*EXERCISE PROMPT:*
Transcribe all records exactly.

Saved data entries
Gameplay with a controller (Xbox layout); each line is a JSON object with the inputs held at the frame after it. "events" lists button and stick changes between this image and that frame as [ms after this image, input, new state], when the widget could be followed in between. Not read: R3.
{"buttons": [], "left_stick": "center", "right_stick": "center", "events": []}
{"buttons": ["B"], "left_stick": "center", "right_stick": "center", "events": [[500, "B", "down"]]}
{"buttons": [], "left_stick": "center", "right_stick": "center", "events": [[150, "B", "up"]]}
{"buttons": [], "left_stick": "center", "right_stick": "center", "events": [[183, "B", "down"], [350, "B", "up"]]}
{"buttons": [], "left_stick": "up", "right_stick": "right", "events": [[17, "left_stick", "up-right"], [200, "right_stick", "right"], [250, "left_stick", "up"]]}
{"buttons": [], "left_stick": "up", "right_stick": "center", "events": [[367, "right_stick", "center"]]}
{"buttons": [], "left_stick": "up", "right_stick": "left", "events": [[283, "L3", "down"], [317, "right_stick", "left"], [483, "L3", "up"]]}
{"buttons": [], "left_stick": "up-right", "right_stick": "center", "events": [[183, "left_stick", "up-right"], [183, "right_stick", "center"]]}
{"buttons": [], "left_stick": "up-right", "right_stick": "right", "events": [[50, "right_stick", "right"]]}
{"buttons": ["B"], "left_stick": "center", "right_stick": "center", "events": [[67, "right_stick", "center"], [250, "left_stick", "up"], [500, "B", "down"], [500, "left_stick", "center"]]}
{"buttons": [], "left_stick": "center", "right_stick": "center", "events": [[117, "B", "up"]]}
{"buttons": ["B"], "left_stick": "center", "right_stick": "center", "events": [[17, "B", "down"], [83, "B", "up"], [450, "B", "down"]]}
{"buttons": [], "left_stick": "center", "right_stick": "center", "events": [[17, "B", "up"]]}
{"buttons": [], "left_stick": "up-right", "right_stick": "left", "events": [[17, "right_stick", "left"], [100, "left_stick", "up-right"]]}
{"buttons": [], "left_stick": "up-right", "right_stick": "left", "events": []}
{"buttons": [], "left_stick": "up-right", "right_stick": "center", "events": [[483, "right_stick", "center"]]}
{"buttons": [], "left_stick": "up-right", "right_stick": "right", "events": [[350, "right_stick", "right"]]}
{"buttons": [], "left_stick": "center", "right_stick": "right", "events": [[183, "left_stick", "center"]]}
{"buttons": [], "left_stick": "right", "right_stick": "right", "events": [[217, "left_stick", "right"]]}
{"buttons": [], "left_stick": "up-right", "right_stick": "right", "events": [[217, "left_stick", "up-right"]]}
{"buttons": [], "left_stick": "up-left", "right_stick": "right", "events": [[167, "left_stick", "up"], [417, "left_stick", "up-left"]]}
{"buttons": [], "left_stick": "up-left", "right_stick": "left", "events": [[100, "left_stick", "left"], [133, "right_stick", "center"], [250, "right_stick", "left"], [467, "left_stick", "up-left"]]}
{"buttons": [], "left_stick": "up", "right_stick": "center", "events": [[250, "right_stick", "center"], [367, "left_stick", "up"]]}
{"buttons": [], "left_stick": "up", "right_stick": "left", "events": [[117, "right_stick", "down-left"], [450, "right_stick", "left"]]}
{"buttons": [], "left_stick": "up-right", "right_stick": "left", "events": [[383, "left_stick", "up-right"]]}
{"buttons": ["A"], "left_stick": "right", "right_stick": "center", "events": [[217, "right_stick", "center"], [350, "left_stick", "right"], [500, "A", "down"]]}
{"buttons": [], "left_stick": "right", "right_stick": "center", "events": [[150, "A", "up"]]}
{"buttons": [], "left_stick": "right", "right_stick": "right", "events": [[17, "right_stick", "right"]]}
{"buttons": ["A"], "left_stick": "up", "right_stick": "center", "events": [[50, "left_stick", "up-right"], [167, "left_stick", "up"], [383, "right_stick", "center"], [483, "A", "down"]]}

*TASK SOLUTION:*
Gameplay with a controller (Xbox layout); each line is a JSON object with the inputs held at the frame after it. "events" lists button and stick changes between this image and that frame as [ms after this image, input, new state], when the widget could be followed in between. Not read: R3.
{"buttons": [], "left_stick": "center", "right_stick": "center", "events": []}
{"buttons": ["B"], "left_stick": "center", "right_stick": "center", "events": [[500, "B", "down"]]}
{"buttons": [], "left_stick": "center", "right_stick": "center", "events": [[150, "B", "up"]]}
{"buttons": [], "left_stick": "center", "right_stick": "center", "events": [[183, "B", "down"], [350, "B", "up"]]}
{"buttons": [], "left_stick": "up", "right_stick": "right", "events": [[17, "left_stick", "up-right"], [200, "right_stick", "right"], [250, "left_stick", "up"]]}
{"buttons": [], "left_stick": "up", "right_stick": "center", "events": [[367, "right_stick", "center"]]}
{"buttons": [], "left_stick": "up", "right_stick": "left", "events": [[283, "L3", "down"], [317, "right_stick", "left"], [483, "L3", "up"]]}
{"buttons": [], "left_stick": "up-right", "right_stick": "center", "events": [[183, "left_stick", "up-right"], [183, "right_stick", "center"]]}
{"buttons": [], "left_stick": "up-right", "right_stick": "right", "events": [[50, "right_stick", "right"]]}
{"buttons": ["B"], "left_stick": "center", "right_stick": "center", "events": [[67, "right_stick", "center"], [250, "left_stick", "up"], [500, "B", "down"], [500, "left_stick", "center"]]}
{"buttons": [], "left_stick": "center", "right_stick": "center", "events": [[117, "B", "up"]]}
{"buttons": ["B"], "left_stick": "center", "right_stick": "center", "events": [[17, "B", "down"], [83, "B", "up"], [450, "B", "down"]]}
{"buttons": [], "left_stick": "center", "right_stick": "center", "events": [[17, "B", "up"]]}
{"buttons": [], "left_stick": "up-right", "right_stick": "left", "events": [[17, "right_stick", "left"], [100, "left_stick", "up-right"]]}
{"buttons": [], "left_stick": "up-right", "right_stick": "left", "events": []}
{"buttons": [], "left_stick": "up-right", "right_stick": "center", "events": [[483, "right_stick", "center"]]}
{"buttons": [], "left_stick": "up-right", "right_stick": "right", "events": [[350, "right_stick", "right"]]}
{"buttons": [], "left_stick": "center", "right_stick": "right", "events": [[183, "left_stick", "center"]]}
{"buttons": [], "left_stick": "right", "right_stick": "right", "events": [[217, "left_stick", "right"]]}
{"buttons": [], "left_stick": "up-right", "right_stick": "right", "events": [[217, "left_stick", "up-right"]]}
{"buttons": [], "left_stick": "up-left", "right_stick": "right", "events": [[167, "left_stick", "up"], [417, "left_stick", "up-left"]]}
{"buttons": [], "left_stick": "up-left", "right_stick": "left", "events": [[100, "left_stick", "left"], [133, "right_stick", "center"], [250, "right_stick", "left"], [467, "left_stick", "up-left"]]}
{"buttons": [], "left_stick": "up", "right_stick": "center", "events": [[250, "right_stick", "center"], [367, "left_stick", "up"]]}
{"buttons": [], "left_stick": "up", "right_stick": "left", "events": [[117, "right_stick", "down-left"], [450, "right_stick", "left"]]}
{"buttons": [], "left_stick": "up-right", "right_stick": "left", "events": [[383, "left_stick", "up-right"]]}
{"buttons": ["A"], "left_stick": "right", "right_stick": "center", "events": [[217, "right_stick", "center"], [350, "left_stick", "right"], [500, "A", "down"]]}
{"buttons": [], "left_stick": "right", "right_stick": "center", "events": [[150, "A", "up"]]}
{"buttons": [], "left_stick": "right", "right_stick": "right", "events": [[17, "right_stick", "right"]]}
{"buttons": ["A"], "left_stick": "up", "right_stick": "center", "events": [[50, "left_stick", "up-right"], [167, "left_stick", "up"], [383, "right_stick", "center"], [483, "A", "down"]]}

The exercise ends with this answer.